*Task*:
Your output should be an exact copy of the records, with no pictures in it.

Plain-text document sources
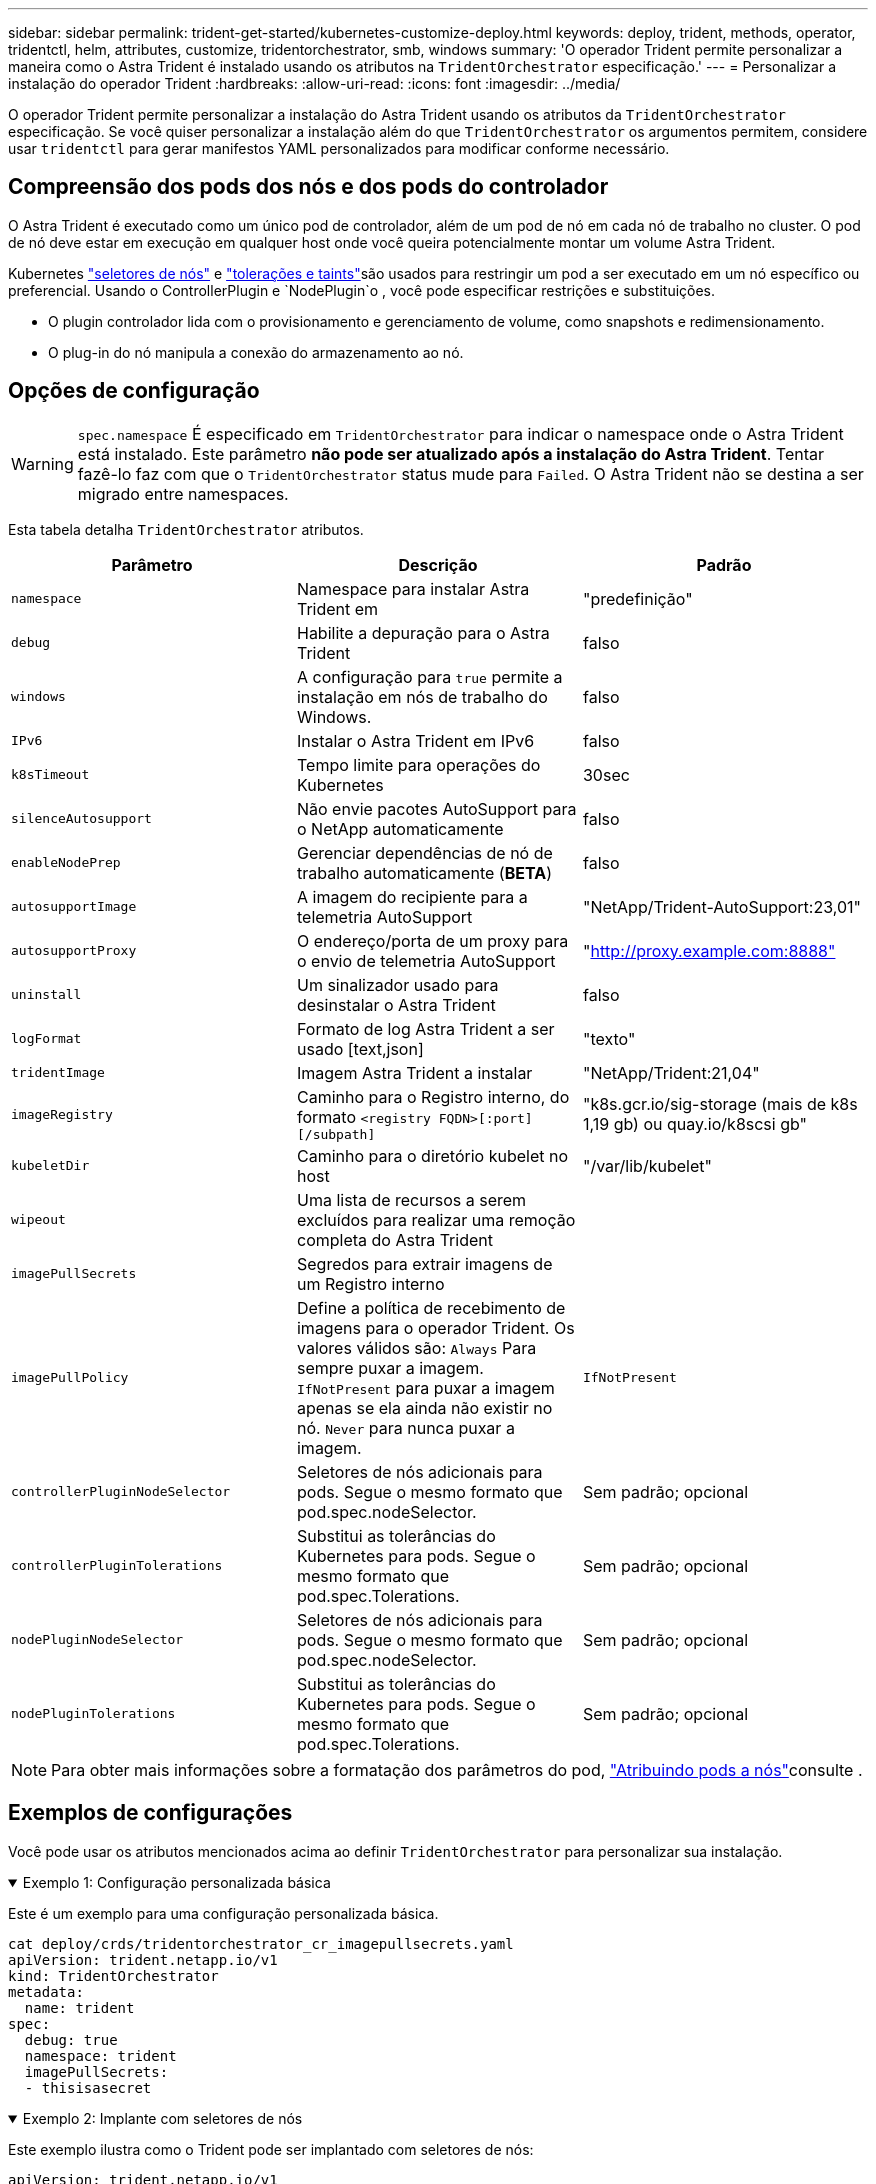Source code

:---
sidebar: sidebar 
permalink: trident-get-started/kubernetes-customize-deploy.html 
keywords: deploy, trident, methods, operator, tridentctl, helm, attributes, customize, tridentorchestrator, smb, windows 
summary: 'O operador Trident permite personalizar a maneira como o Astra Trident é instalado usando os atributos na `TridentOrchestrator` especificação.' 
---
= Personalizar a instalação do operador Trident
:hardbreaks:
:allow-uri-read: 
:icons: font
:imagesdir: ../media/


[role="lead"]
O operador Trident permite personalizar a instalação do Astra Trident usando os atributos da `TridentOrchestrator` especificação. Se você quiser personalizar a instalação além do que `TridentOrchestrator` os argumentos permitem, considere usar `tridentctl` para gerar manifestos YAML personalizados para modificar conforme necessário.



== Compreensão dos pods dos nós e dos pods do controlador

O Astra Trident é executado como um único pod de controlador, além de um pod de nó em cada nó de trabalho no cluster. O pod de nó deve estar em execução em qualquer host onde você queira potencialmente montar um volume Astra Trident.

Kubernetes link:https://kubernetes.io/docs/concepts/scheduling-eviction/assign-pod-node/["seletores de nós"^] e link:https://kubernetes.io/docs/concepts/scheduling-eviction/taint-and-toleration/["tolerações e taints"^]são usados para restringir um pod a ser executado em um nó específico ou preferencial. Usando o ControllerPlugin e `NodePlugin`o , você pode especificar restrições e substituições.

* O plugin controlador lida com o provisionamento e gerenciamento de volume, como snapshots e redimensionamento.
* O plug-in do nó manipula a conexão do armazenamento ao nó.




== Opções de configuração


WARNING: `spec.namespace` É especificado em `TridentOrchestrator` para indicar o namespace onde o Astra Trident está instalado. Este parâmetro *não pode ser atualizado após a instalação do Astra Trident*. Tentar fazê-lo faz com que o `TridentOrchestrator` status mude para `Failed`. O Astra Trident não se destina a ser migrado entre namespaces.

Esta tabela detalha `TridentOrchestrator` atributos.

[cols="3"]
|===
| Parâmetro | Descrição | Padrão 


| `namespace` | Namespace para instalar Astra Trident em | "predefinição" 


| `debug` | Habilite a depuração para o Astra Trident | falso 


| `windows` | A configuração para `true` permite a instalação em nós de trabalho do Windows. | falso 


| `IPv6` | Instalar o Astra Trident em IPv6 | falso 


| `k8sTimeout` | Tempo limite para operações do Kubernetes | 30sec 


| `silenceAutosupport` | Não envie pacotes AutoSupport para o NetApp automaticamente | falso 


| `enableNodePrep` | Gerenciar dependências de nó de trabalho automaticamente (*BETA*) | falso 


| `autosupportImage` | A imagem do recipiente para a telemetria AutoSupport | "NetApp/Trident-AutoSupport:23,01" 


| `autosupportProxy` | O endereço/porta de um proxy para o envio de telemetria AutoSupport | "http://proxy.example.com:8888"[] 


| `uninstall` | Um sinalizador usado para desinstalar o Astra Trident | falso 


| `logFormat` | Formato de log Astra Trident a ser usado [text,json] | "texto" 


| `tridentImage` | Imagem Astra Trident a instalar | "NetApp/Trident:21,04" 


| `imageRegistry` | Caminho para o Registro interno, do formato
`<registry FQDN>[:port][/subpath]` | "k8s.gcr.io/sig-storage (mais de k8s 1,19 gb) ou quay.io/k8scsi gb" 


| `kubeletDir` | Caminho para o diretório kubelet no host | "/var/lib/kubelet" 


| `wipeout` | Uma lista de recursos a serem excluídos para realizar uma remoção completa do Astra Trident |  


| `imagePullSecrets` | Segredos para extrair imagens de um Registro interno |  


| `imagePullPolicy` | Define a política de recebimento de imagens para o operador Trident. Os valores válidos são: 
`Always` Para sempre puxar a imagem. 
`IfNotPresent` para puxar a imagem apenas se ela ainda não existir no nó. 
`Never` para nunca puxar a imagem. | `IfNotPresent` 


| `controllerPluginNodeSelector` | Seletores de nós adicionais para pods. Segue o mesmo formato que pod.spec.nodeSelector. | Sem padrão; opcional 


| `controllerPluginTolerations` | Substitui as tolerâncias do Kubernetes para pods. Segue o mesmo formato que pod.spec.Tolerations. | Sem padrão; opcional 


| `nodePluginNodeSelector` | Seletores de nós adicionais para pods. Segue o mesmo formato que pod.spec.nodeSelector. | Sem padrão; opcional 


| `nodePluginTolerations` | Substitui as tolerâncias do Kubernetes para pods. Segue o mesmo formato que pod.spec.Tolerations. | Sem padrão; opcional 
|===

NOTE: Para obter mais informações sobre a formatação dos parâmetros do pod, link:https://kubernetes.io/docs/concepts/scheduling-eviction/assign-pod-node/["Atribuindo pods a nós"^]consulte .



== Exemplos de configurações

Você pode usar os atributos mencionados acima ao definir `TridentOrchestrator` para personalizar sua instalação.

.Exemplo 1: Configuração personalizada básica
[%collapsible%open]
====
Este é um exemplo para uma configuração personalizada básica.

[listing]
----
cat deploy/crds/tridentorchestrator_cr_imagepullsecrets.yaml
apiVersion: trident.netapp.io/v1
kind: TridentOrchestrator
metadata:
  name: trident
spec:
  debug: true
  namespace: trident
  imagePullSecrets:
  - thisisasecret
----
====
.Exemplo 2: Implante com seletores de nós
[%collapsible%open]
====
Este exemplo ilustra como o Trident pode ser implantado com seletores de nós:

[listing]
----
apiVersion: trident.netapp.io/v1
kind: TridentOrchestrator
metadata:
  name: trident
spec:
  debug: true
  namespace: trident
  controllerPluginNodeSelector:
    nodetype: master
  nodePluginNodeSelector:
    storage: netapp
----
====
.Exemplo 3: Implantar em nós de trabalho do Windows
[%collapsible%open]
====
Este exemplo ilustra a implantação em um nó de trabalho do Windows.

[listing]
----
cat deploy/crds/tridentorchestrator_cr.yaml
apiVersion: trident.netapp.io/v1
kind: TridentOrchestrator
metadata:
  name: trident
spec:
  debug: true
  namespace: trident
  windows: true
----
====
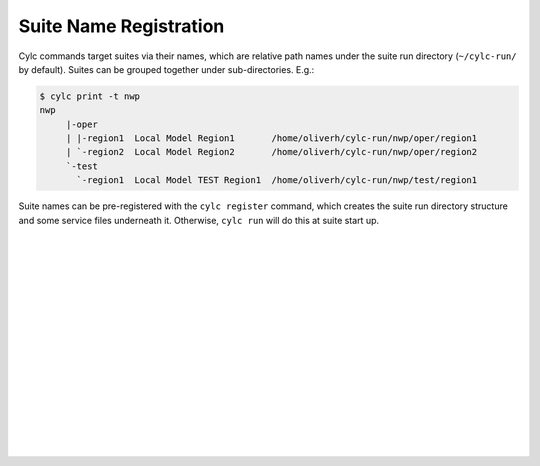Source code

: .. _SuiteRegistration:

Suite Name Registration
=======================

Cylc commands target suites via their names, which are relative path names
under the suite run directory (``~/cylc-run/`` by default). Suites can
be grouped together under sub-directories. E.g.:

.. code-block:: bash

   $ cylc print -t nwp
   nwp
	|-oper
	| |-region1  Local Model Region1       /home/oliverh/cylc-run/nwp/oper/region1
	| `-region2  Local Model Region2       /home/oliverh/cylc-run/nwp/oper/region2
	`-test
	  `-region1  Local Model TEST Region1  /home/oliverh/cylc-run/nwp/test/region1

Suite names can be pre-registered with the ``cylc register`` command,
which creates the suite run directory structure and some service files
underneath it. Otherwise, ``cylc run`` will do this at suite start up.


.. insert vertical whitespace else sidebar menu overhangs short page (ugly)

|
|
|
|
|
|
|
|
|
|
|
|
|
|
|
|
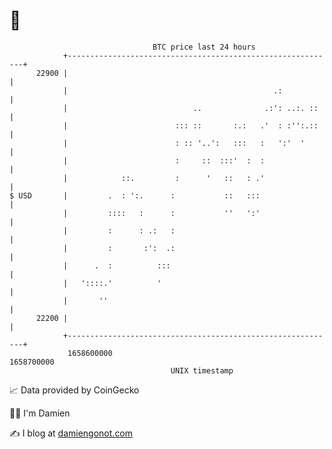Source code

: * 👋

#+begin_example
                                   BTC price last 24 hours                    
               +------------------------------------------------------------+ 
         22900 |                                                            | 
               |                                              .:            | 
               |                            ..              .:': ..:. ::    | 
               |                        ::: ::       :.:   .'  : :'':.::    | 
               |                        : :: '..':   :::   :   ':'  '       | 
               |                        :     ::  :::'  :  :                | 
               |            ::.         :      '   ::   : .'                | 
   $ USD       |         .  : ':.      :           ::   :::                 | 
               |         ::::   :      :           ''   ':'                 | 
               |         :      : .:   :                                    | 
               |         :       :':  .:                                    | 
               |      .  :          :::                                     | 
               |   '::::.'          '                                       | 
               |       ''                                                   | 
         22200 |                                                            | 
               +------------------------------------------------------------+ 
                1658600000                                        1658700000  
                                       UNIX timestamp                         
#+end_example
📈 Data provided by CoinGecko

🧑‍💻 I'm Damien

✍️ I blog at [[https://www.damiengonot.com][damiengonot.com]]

*Solution for this exercise*:
Source code

:---
sidebar: sidebar 
permalink: trident-get-started/kubernetes-customize-deploy.html 
keywords: deploy, trident, methods, operator, tridentctl, helm, attributes, customize, tridentorchestrator, smb, windows 
summary: 'O operador Trident permite personalizar a maneira como o Astra Trident é instalado usando os atributos na `TridentOrchestrator` especificação.' 
---
= Personalizar a instalação do operador Trident
:hardbreaks:
:allow-uri-read: 
:icons: font
:imagesdir: ../media/


[role="lead"]
O operador Trident permite personalizar a instalação do Astra Trident usando os atributos da `TridentOrchestrator` especificação. Se você quiser personalizar a instalação além do que `TridentOrchestrator` os argumentos permitem, considere usar `tridentctl` para gerar manifestos YAML personalizados para modificar conforme necessário.



== Compreensão dos pods dos nós e dos pods do controlador

O Astra Trident é executado como um único pod de controlador, além de um pod de nó em cada nó de trabalho no cluster. O pod de nó deve estar em execução em qualquer host onde você queira potencialmente montar um volume Astra Trident.

Kubernetes link:https://kubernetes.io/docs/concepts/scheduling-eviction/assign-pod-node/["seletores de nós"^] e link:https://kubernetes.io/docs/concepts/scheduling-eviction/taint-and-toleration/["tolerações e taints"^]são usados para restringir um pod a ser executado em um nó específico ou preferencial. Usando o ControllerPlugin e `NodePlugin`o , você pode especificar restrições e substituições.

* O plugin controlador lida com o provisionamento e gerenciamento de volume, como snapshots e redimensionamento.
* O plug-in do nó manipula a conexão do armazenamento ao nó.




== Opções de configuração


WARNING: `spec.namespace` É especificado em `TridentOrchestrator` para indicar o namespace onde o Astra Trident está instalado. Este parâmetro *não pode ser atualizado após a instalação do Astra Trident*. Tentar fazê-lo faz com que o `TridentOrchestrator` status mude para `Failed`. O Astra Trident não se destina a ser migrado entre namespaces.

Esta tabela detalha `TridentOrchestrator` atributos.

[cols="3"]
|===
| Parâmetro | Descrição | Padrão 


| `namespace` | Namespace para instalar Astra Trident em | "predefinição" 


| `debug` | Habilite a depuração para o Astra Trident | falso 


| `windows` | A configuração para `true` permite a instalação em nós de trabalho do Windows. | falso 


| `IPv6` | Instalar o Astra Trident em IPv6 | falso 


| `k8sTimeout` | Tempo limite para operações do Kubernetes | 30sec 


| `silenceAutosupport` | Não envie pacotes AutoSupport para o NetApp automaticamente | falso 


| `enableNodePrep` | Gerenciar dependências de nó de trabalho automaticamente (*BETA*) | falso 


| `autosupportImage` | A imagem do recipiente para a telemetria AutoSupport | "NetApp/Trident-AutoSupport:23,01" 


| `autosupportProxy` | O endereço/porta de um proxy para o envio de telemetria AutoSupport | "http://proxy.example.com:8888"[] 


| `uninstall` | Um sinalizador usado para desinstalar o Astra Trident | falso 


| `logFormat` | Formato de log Astra Trident a ser usado [text,json] | "texto" 


| `tridentImage` | Imagem Astra Trident a instalar | "NetApp/Trident:21,04" 


| `imageRegistry` | Caminho para o Registro interno, do formato
`<registry FQDN>[:port][/subpath]` | "k8s.gcr.io/sig-storage (mais de k8s 1,19 gb) ou quay.io/k8scsi gb" 


| `kubeletDir` | Caminho para o diretório kubelet no host | "/var/lib/kubelet" 


| `wipeout` | Uma lista de recursos a serem excluídos para realizar uma remoção completa do Astra Trident |  


| `imagePullSecrets` | Segredos para extrair imagens de um Registro interno |  


| `imagePullPolicy` | Define a política de recebimento de imagens para o operador Trident. Os valores válidos são: 
`Always` Para sempre puxar a imagem. 
`IfNotPresent` para puxar a imagem apenas se ela ainda não existir no nó. 
`Never` para nunca puxar a imagem. | `IfNotPresent` 


| `controllerPluginNodeSelector` | Seletores de nós adicionais para pods. Segue o mesmo formato que pod.spec.nodeSelector. | Sem padrão; opcional 


| `controllerPluginTolerations` | Substitui as tolerâncias do Kubernetes para pods. Segue o mesmo formato que pod.spec.Tolerations. | Sem padrão; opcional 


| `nodePluginNodeSelector` | Seletores de nós adicionais para pods. Segue o mesmo formato que pod.spec.nodeSelector. | Sem padrão; opcional 


| `nodePluginTolerations` | Substitui as tolerâncias do Kubernetes para pods. Segue o mesmo formato que pod.spec.Tolerations. | Sem padrão; opcional 
|===

NOTE: Para obter mais informações sobre a formatação dos parâmetros do pod, link:https://kubernetes.io/docs/concepts/scheduling-eviction/assign-pod-node/["Atribuindo pods a nós"^]consulte .



== Exemplos de configurações

Você pode usar os atributos mencionados acima ao definir `TridentOrchestrator` para personalizar sua instalação.

.Exemplo 1: Configuração personalizada básica
[%collapsible%open]
====
Este é um exemplo para uma configuração personalizada básica.

[listing]
----
cat deploy/crds/tridentorchestrator_cr_imagepullsecrets.yaml
apiVersion: trident.netapp.io/v1
kind: TridentOrchestrator
metadata:
  name: trident
spec:
  debug: true
  namespace: trident
  imagePullSecrets:
  - thisisasecret
----
====
.Exemplo 2: Implante com seletores de nós
[%collapsible%open]
====
Este exemplo ilustra como o Trident pode ser implantado com seletores de nós:

[listing]
----
apiVersion: trident.netapp.io/v1
kind: TridentOrchestrator
metadata:
  name: trident
spec:
  debug: true
  namespace: trident
  controllerPluginNodeSelector:
    nodetype: master
  nodePluginNodeSelector:
    storage: netapp
----
====
.Exemplo 3: Implantar em nós de trabalho do Windows
[%collapsible%open]
====
Este exemplo ilustra a implantação em um nó de trabalho do Windows.

[listing]
----
cat deploy/crds/tridentorchestrator_cr.yaml
apiVersion: trident.netapp.io/v1
kind: TridentOrchestrator
metadata:
  name: trident
spec:
  debug: true
  namespace: trident
  windows: true
----
====
Source code

: .. _SuiteRegistration:

Suite Name Registration
=======================

Cylc commands target suites via their names, which are relative path names
under the suite run directory (``~/cylc-run/`` by default). Suites can
be grouped together under sub-directories. E.g.:

.. code-block:: bash

   $ cylc print -t nwp
   nwp
	|-oper
	| |-region1  Local Model Region1       /home/oliverh/cylc-run/nwp/oper/region1
	| `-region2  Local Model Region2       /home/oliverh/cylc-run/nwp/oper/region2
	`-test
	  `-region1  Local Model TEST Region1  /home/oliverh/cylc-run/nwp/test/region1

Suite names can be pre-registered with the ``cylc register`` command,
which creates the suite run directory structure and some service files
underneath it. Otherwise, ``cylc run`` will do this at suite start up.


.. insert vertical whitespace else sidebar menu overhangs short page (ugly)

|
|
|
|
|
|
|
|
|
|
|
|
|
|
|
|
Source code

: * 👋

#+begin_example
                                   BTC price last 24 hours                    
               +------------------------------------------------------------+ 
         22900 |                                                            | 
               |                                              .:            | 
               |                            ..              .:': ..:. ::    | 
               |                        ::: ::       :.:   .'  : :'':.::    | 
               |                        : :: '..':   :::   :   ':'  '       | 
               |                        :     ::  :::'  :  :                | 
               |            ::.         :      '   ::   : .'                | 
   $ USD       |         .  : ':.      :           ::   :::                 | 
               |         ::::   :      :           ''   ':'                 | 
               |         :      : .:   :                                    | 
               |         :       :':  .:                                    | 
               |      .  :          :::                                     | 
               |   '::::.'          '                                       | 
               |       ''                                                   | 
         22200 |                                                            | 
               +------------------------------------------------------------+ 
                1658600000                                        1658700000  
                                       UNIX timestamp                         
#+end_example
📈 Data provided by CoinGecko

🧑‍💻 I'm Damien

✍️ I blog at [[https://www.damiengonot.com][damiengonot.com]]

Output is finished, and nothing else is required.